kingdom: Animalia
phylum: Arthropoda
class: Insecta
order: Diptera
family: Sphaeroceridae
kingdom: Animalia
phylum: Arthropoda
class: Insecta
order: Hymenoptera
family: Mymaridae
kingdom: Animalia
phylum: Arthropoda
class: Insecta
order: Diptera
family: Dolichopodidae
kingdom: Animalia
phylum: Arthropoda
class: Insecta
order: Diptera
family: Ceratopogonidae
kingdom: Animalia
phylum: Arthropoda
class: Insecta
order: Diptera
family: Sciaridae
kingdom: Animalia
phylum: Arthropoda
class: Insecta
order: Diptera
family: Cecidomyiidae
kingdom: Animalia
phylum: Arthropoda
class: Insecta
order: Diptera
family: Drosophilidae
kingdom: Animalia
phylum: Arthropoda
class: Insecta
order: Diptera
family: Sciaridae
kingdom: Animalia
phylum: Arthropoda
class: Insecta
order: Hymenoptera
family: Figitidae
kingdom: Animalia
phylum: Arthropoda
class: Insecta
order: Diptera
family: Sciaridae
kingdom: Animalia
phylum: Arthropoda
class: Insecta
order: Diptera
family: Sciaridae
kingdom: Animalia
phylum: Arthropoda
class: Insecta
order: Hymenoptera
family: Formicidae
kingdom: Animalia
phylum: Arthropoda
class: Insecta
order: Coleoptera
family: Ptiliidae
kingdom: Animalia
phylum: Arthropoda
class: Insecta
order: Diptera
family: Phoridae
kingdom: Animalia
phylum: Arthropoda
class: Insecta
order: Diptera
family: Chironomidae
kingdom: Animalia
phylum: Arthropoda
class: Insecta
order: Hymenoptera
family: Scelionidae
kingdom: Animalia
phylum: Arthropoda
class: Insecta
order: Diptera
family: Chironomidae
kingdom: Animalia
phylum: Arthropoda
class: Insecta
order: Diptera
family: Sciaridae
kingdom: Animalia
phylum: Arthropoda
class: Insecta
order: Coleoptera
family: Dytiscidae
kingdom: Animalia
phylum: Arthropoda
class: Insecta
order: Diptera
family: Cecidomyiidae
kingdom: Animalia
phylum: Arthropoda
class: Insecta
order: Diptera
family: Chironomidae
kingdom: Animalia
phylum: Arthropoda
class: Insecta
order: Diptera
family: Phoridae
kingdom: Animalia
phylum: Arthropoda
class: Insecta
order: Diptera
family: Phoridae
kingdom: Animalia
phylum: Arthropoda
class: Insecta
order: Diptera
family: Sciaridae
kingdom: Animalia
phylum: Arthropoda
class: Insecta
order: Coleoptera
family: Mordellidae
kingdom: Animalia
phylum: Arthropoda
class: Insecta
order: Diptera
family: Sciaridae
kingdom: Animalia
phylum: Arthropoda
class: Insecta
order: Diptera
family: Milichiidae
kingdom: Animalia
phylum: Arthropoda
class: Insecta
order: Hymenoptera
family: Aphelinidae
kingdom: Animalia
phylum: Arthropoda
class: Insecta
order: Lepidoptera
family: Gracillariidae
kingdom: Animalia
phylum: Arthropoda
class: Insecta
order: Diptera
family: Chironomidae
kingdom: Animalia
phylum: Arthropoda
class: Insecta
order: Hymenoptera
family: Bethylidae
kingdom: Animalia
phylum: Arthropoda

******************************

Exercise: Quote word for word every line from the first line of the records through the line that contains "family: Formicidae", including both of those lines.

Final answer:
kingdom: Animalia
phylum: Arthropoda
class: Insecta
order: Diptera
family: Sphaeroceridae
kingdom: Animalia
phylum: Arthropoda
class: Insecta
order: Hymenoptera
family: Mymaridae
kingdom: Animalia
phylum: Arthropoda
class: Insecta
order: Diptera
family: Dolichopodidae
kingdom: Animalia
phylum: Arthropoda
class: Insecta
order: Diptera
family: Ceratopogonidae
kingdom: Animalia
phylum: Arthropoda
class: Insecta
order: Diptera
family: Sciaridae
kingdom: Animalia
phylum: Arthropoda
class: Insecta
order: Diptera
family: Cecidomyiidae
kingdom: Animalia
phylum: Arthropoda
class: Insecta
order: Diptera
family: Drosophilidae
kingdom: Animalia
phylum: Arthropoda
class: Insecta
order: Diptera
family: Sciaridae
kingdom: Animalia
phylum: Arthropoda
class: Insecta
order: Hymenoptera
family: Figitidae
kingdom: Animalia
phylum: Arthropoda
class: Insecta
order: Diptera
family: Sciaridae
kingdom: Animalia
phylum: Arthropoda
class: Insecta
order: Diptera
family: Sciaridae
kingdom: Animalia
phylum: Arthropoda
class: Insecta
order: Hymenoptera
family: Formicidae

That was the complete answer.